== Working data ==
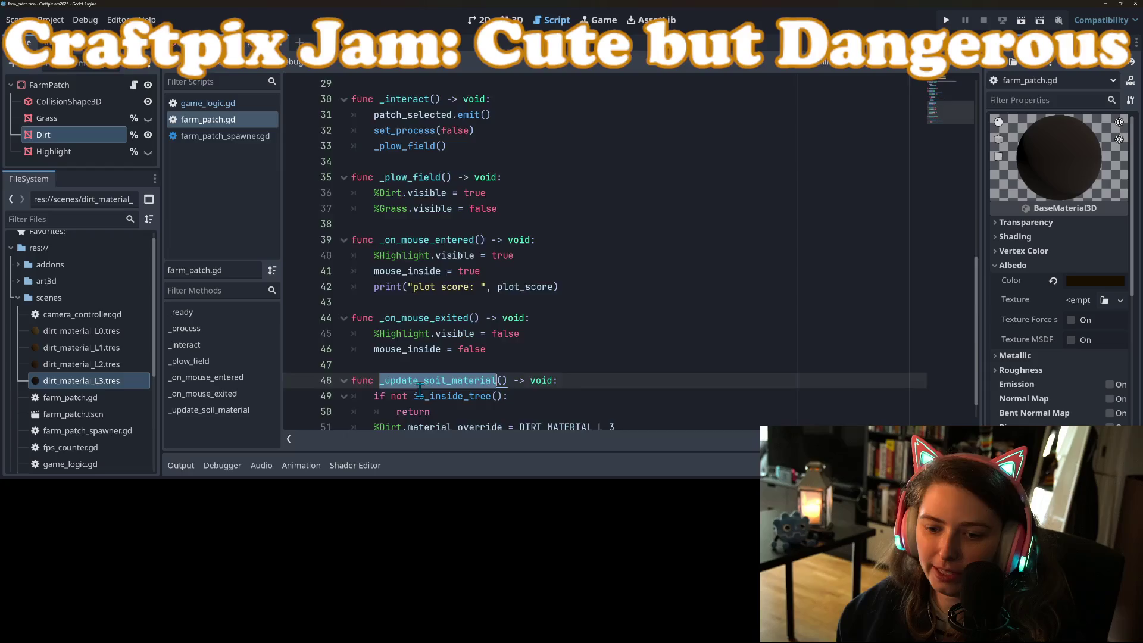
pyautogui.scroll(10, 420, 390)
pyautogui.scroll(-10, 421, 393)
===
== Working data ==
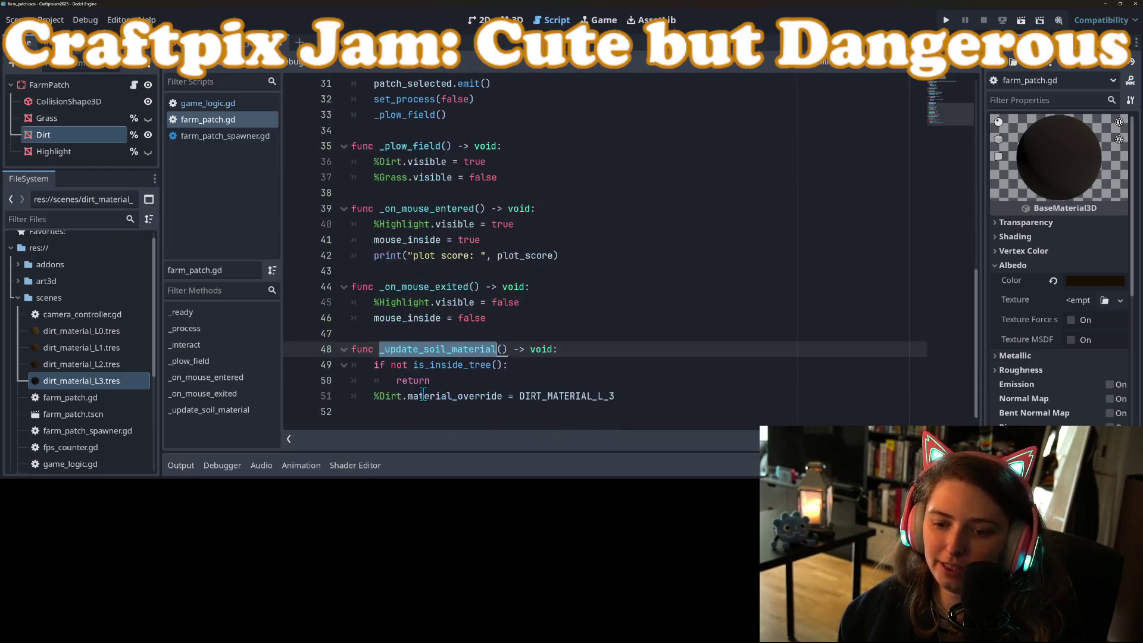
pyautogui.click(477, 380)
===
- Prompt
Copy out only the lines above from the one with "pyautogui.scroll(10, 420, 390)" to the one with "pyautogui.scroll(-10, 421, 393)", inclusive, exactly as they stand.

- Written response
pyautogui.scroll(10, 420, 390)
pyautogui.scroll(-10, 421, 393)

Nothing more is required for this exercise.